Abismado com a má repercussão, Euclides começa a comentar, desvairadamente, em seu próprio nome. Rebate todas as críticas, com muito despeito. “Nenhum de vocês possui titulação para me dirigir críticas! Quem são vocês? Leitores de gibis e revistas pornográficas! Decerto que nunca leram os grandes clássicos da História, ou sequer estudaram a teoria literária. Não gostam de política porque não amam o próprio país! O Brasil é assolado pelos maus governos, e vocês não querem abrir os olhos para isso. Quem são vocês, senão brasileiros que não sabem ser brasileiros?”.A partir daí, inicia-se uma grande “guerra virtual”. Os leitores fanáticos de Ariano versus um Euclides dos Santos irado, sem limites. Euclides não aceitava uma crítica sequer. Todas eram rebatidas de bate-pronto. Os comentários iam sendo multiplicados. Euclides já recebia xingamentos – a baixaria estava instalada.Euclides não conseguia se conter, e seus dedos deslizavam ávidos sobre o teclado; vez em quando suas mãos cerradas socavam a mesa, seus olhos flamejavam de raiva. Sua testa suava, suas mãos já começavam a se umedecer. Até que uma pessoa se aproxima dele...

- Euclides.
Ele ignora o chamado.
- Euclides dos Santos, por favor.
Ele olha para o seu lado esquerdo. Era Julia, imponente, com um semblante sisudo.
- O que foi, hein? Não vê que estou ocupado? – Diz ele, grosseiramente.
- Ocupado! – Ela ri – Você está fazendo um vexame do tamanho do seu orgulho!Euclides cessa a digitação e se levanta, encarando Julia.
- O que disse?
- Pensa o quê da vida hein, rapaz? Eu acompanho hora a hora o site do jornal, principalmente os assuntos ligados à redação. A opinião pública é essencial para nossos projetos, para o jornal!

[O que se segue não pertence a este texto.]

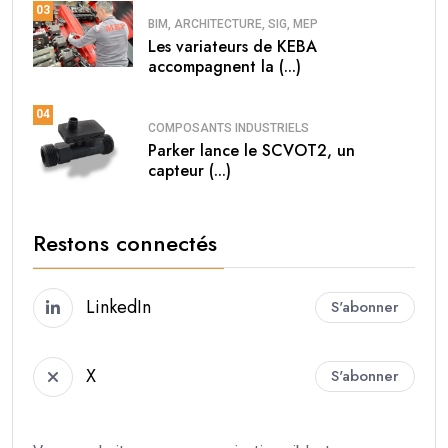
03
BIM, ARCHITECTURE, SIG, MEP
Les variateurs de KEBA
accompagnent la (...)
04
COMPOSANTS INDUSTRIELS
Parker lance le SCVOT2, un
capteur (...)
Restons connectés
LinkedIn
S'abonner
X
S'abonner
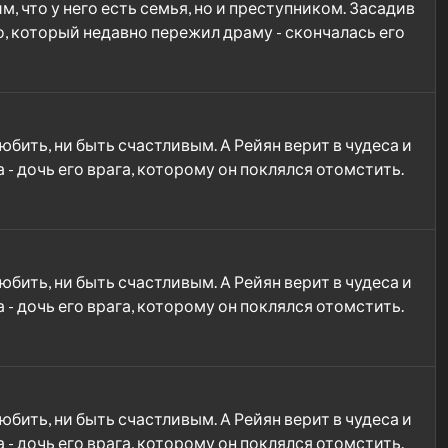
 что у него есть семья, но и преступником. Засадив
о, который недавно пережил драму - скончалась его
бить, ни быть счастливым. А Рейян верит в чудеса и
 - дочь его врага, которому он поклялся отомстить.
бить, ни быть счастливым. А Рейян верит в чудеса и
 - дочь его врага, которому он поклялся отомстить.
бить, ни быть счастливым. А Рейян верит в чудеса и
 - дочь его врага, которому он поклялся отомстить.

- A opinião pública! Você sabe o que significa a palavra “pública”? Povo, coletivo, massa. Gentalha. A massa é ignóbil. Nunca deve se seguir o que a massa diz. Eles dizem o que são manipulados a dizer. São uns alienados, não são titulados, não possuem opinião própria! É desse tipo de gente que vocês consideram as opiniões?
- Tipo de gente... Euclides, o que é você? Suponho que seja um homem de plena capacidade, de Q.I 190, com pós-doutorado em “saber tudo”, autoridade máxima da nossa nação. O que é você? Nós recebemos opiniões de todos os tipos, e de pessoas tituladas também, conforme você diz. Ou você acha que só os jornais renomados são lidos por esses especialistas?

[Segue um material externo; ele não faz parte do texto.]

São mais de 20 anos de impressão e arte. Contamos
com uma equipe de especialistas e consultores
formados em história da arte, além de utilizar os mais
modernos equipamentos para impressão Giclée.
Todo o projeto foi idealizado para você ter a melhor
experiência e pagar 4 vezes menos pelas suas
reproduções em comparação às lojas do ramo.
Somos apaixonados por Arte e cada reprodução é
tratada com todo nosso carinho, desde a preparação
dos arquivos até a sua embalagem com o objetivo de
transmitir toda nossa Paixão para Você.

- Definitivamente, eu acho.
- Então que o faz aqui, cara? – Alterou-se – Se quer ser criticado por um Luis Costa Lima da vida, vá escrever no jornal O Globo, no Diário Oficial, o cacete a quatro!

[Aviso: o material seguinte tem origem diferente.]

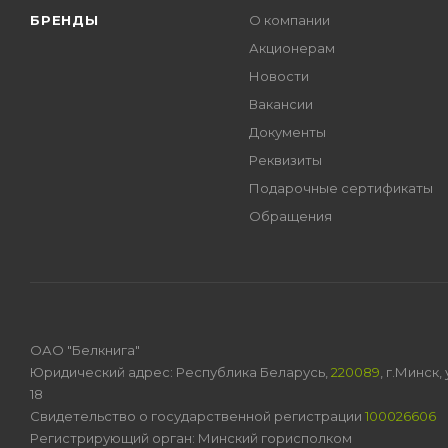
БРЕНДЫ
О компании
Акционерам
Новости
Вакансии
Документы
Реквизиты
Подарочные сертификаты
Обращения
ОАО "Белкнига"
Юридический адрес: Республика Беларусь,
220089
, г.Минск
18
Свидетельство о государственной регистрации
100026606
Регистрирующий орган: Минский горисполком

- A gente sempre começa por baixo.

A dor da raiva. Quando explode no peito, só tem um jeito pra curar: extravasar. Naquele instante, a vontade de Julia era acertar uma de direita no rostinho de anjo daquele sujeito emproado. E olha que ela se garantia; quando jovem, nocauteara mais de cinco meninos em brigas de rua.
- Moleque. Isso é o que é. Vergonha, essa discussão no site... O editor lerá tudo isso, o dono do jornal também. Sua reputação irá por água abaixo. Aliás, você chegou a formar alguma reputação? Tenho minhas dúvidas. Sabe o que eu acho que você quer? Alcançar um êxito impossível de ser alcançado por você. Um êxito como o de Ariano Bezerra. Ter o talento que ele tem. O problema, meu caro, é que talento não se adquire. Se nasce com ele. A estética do seu texto me dá náusea, e pelo visto não fui só eu quem reparei isso. Cheio de palavrinha bonita, arcaica... Que isso, estamos no século vinte e um! Você está cursando Jornalismo, e já devia saber como deve ser escrito um texto jornalístico. E isso o nosso amigo Ariano sabe de cor e salteado. Sabe de prática, de talento. A essência dos textos dele é inigualável. Se pensou que fosse igualar o sucesso dele, se deu mal, cara. Bateu com a cara no muro. Incrível como as pessoas se preocuparam mais com a saúde do Ariano do que com o seu texto inaugural, haha. Até hospitalizado ele ofusca você, Euclides.
- Você foi longe demais.
- Você foi. – Enfatizou Julia, apontando o dedo para Euclides – Você foi longe demais. Nem mesmo este jornaleco de quinta categoria merece um profissional como você. Estando aqui, você já foi longe demais. – Ironizou – Um profissional que se preze sabe acatar críticas, sabe lidar com isso. Sabe reconhecer suas limitações. Sabe se conformar em ser ele mesmo. Ontem você disse que não era qualquer um. Hoje, para mim, você é menos do que qualquer um. Você não é ninguém.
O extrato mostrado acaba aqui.